In alcune situazioni geografiche può essere utile fare delle osservazioni sul paesaggio; una valutazione della visibilità delle tracce archeologiche può essere ottenuta combinando osservazioni sulla copertura vegetazionale, sui fenomeni di accumulo ed erosione, sulle caratteristiche geologiche del territorio, sulla storia dell'uso del suolo nella zona. In questo tipo di rilevamento bisogna tener presente che le cartografie disponibili possono condizionare la possibilità di svolgere osservazioni accurate. Quando non esistono carte di dettaglio sufficienti si può essere costretti a modificare la strategia di ricerca o ad elaborare una cartografia costruita su misura per la ricognizione.

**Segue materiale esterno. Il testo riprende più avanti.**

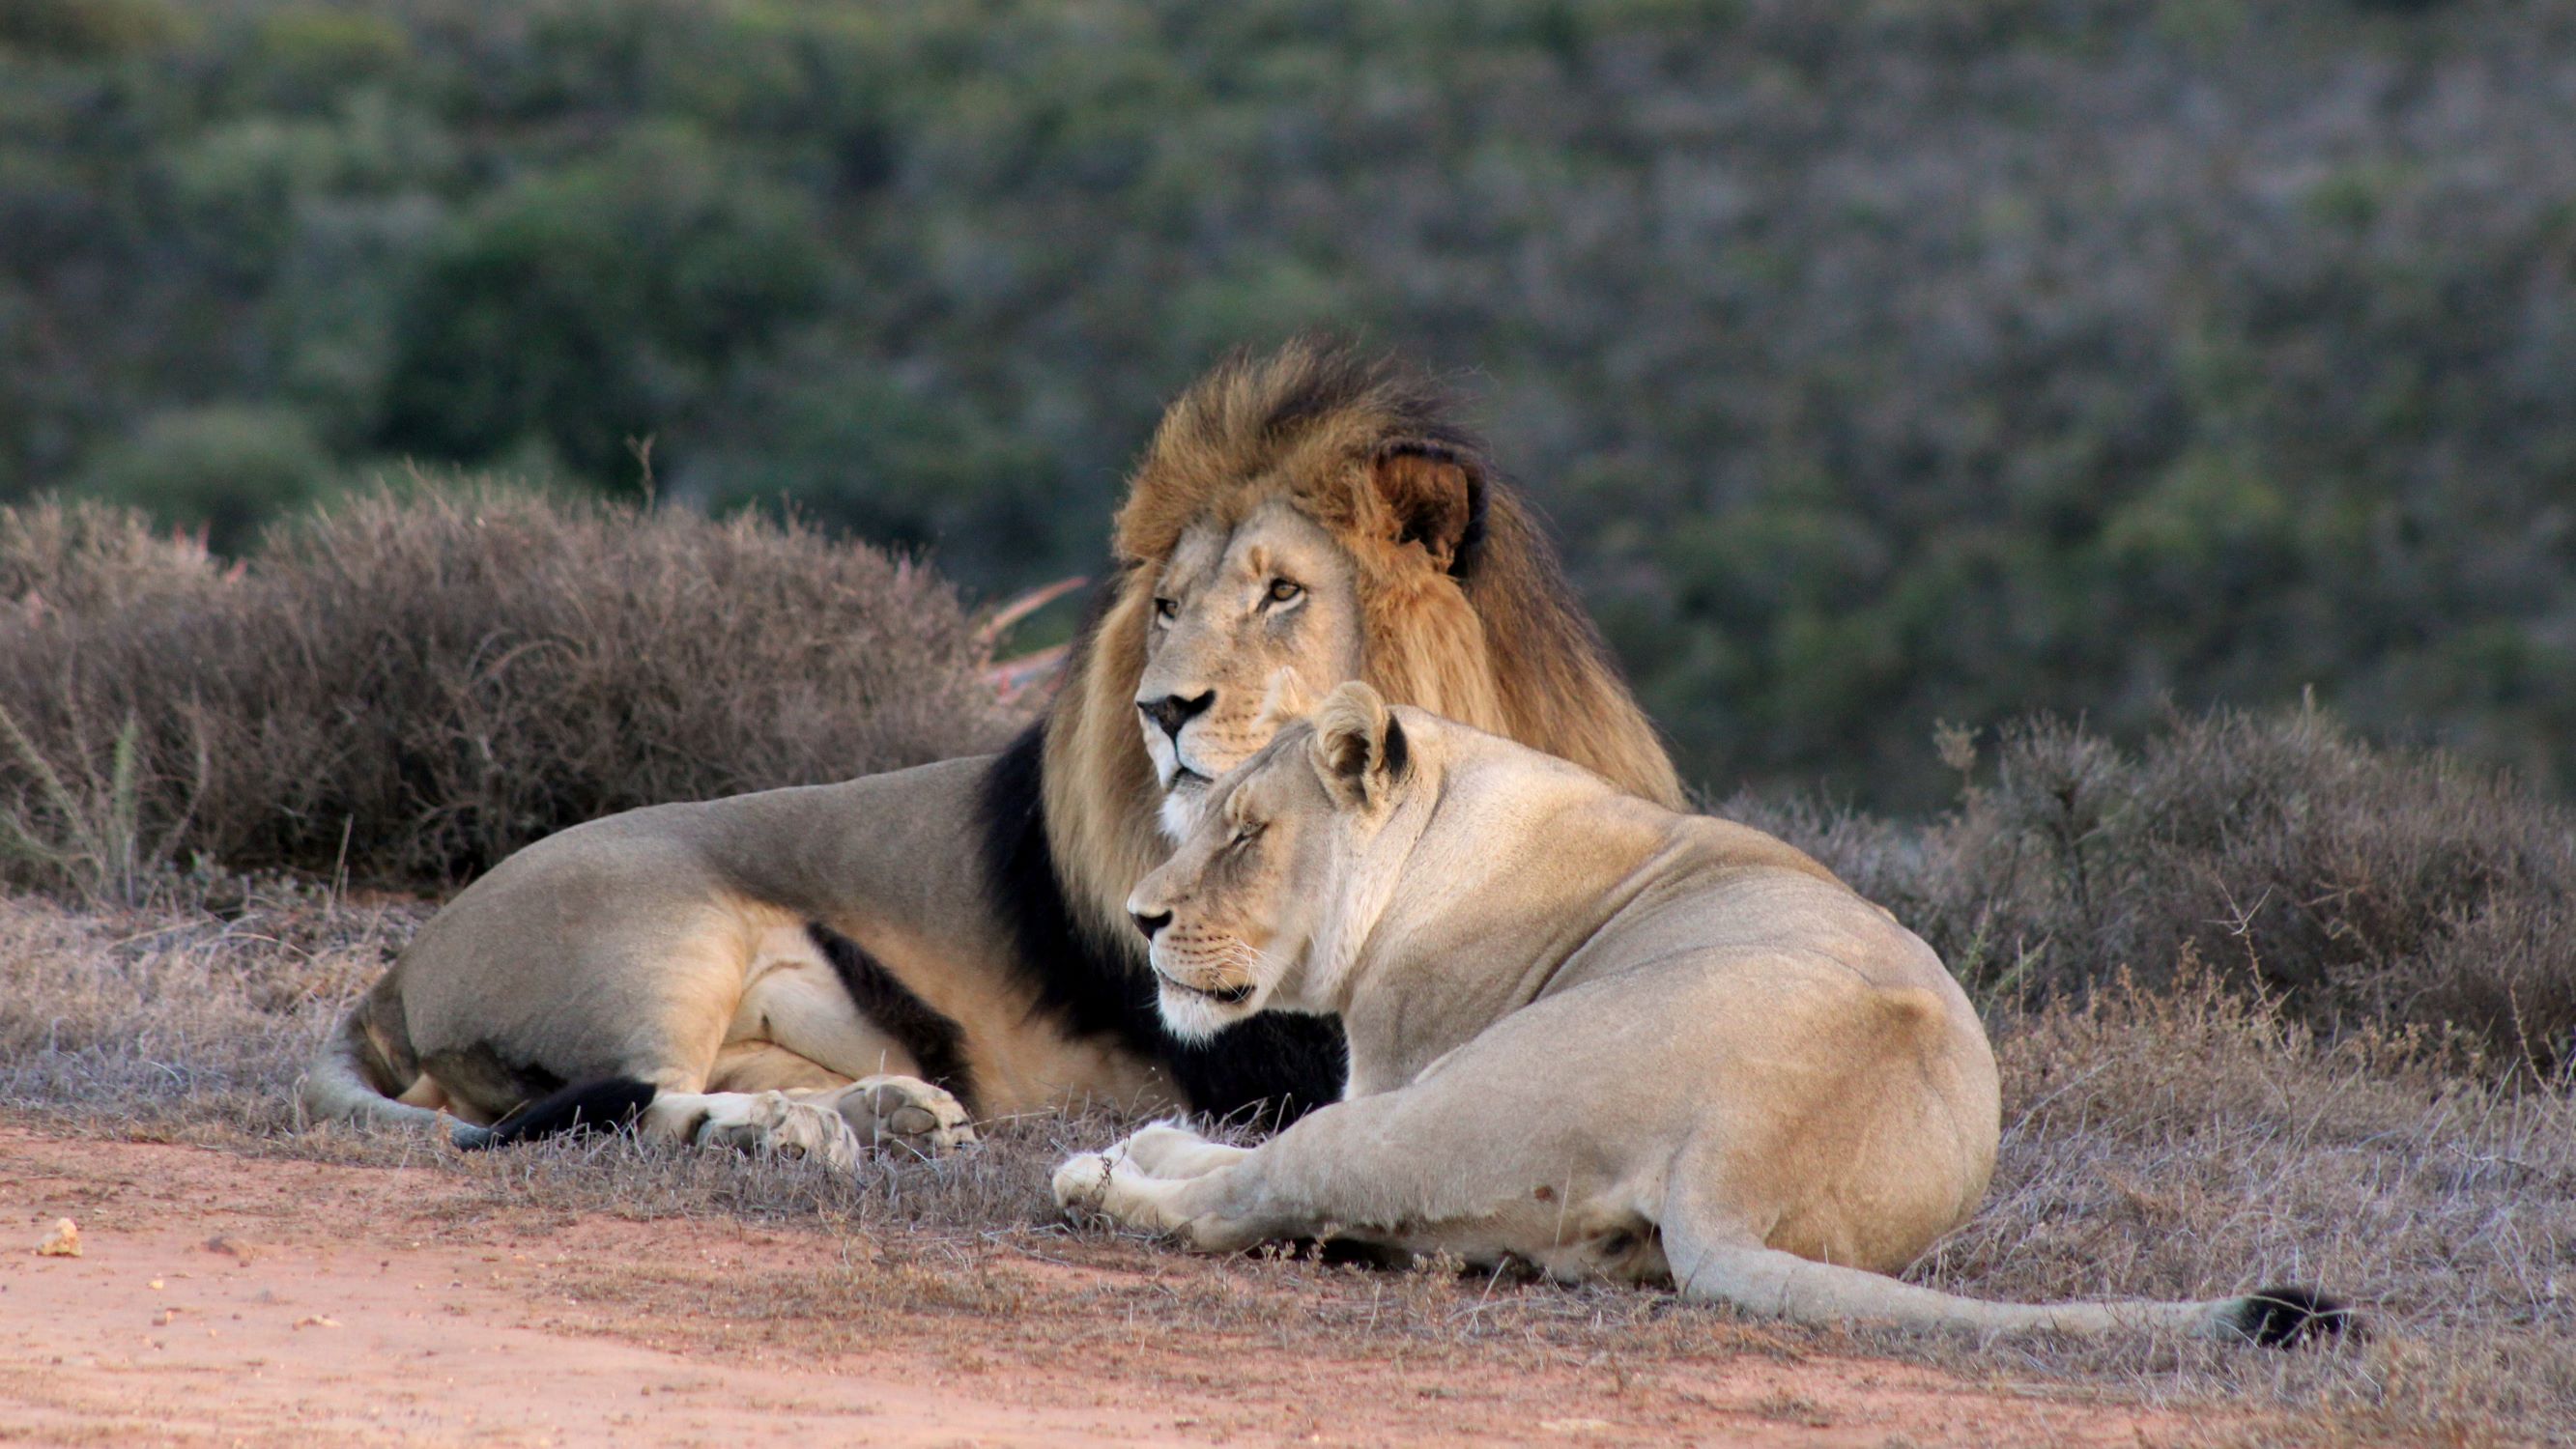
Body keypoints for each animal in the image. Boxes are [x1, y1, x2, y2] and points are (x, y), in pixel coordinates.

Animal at [300, 341, 1684, 1164]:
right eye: (1167, 606)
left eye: (1282, 593)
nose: (1162, 709)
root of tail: (395, 976)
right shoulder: (1265, 1062)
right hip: (658, 936)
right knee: (604, 1103)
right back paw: (801, 1136)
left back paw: (885, 1110)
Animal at [1053, 683, 2353, 1345]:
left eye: (1246, 835)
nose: (1141, 917)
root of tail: (1755, 1136)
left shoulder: (1396, 1071)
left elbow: (1252, 1165)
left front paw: (1138, 1155)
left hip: (1455, 1104)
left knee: (1248, 1201)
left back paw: (1103, 1179)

E' infine necessario fissare tempi e modi della ricerca, cercando di scegliere il periodo che offra le migliori condizioni per la ricognizione e una struttura organizzativa che consenta di ottimizzare tempi e costi delle operazioni sul campo.

 


(1) F. Cambi, Ricognizione archeologica, in R. Francovich - D. Manacorda (a cura di), Dizionario di archeologia, Laterza, Bari 2000, p. 255

(2) P. Sommella, Conclusioni, in M. Pasquinucci - S. Menchelli (a cura di), La cartografia archeologica: problemi e prospettive, Atti del Convegno - Pisa 1988, Pisa 1989, pp. 291-305

(3) A. Carandini, Dibattito, in M. Pasquinucci - S. Menchelli (a cura di), La cartografia archeologica: problemi e prospettive, cit., pp. 285-290

(4) A. Ammerman, Surveys and Archaeological Research, in "Annual Review of Anthropology", 10, 1981, pp. 81-82

(5) F. Cambi - N. Terrenato, Introduzione all’archeologia dei paesaggi, NIS, Urbino 1994, pp. 119-121

(6) Le macchine agricole tendono infatti a portare in superficie numerosi manufatti sepolti. Si può affermare che l'agricoltura meccanizzata è allo stesso tempo il principale fattore di conoscenza e di distruzione degli insediamenti archeologici. 

(7) Allo scopo occorrono una coppia di fotografie aeree, meglio se ingrandite quanto più ma senza pregiudicare la qualità dell'immagine, e un normale stereoscopio.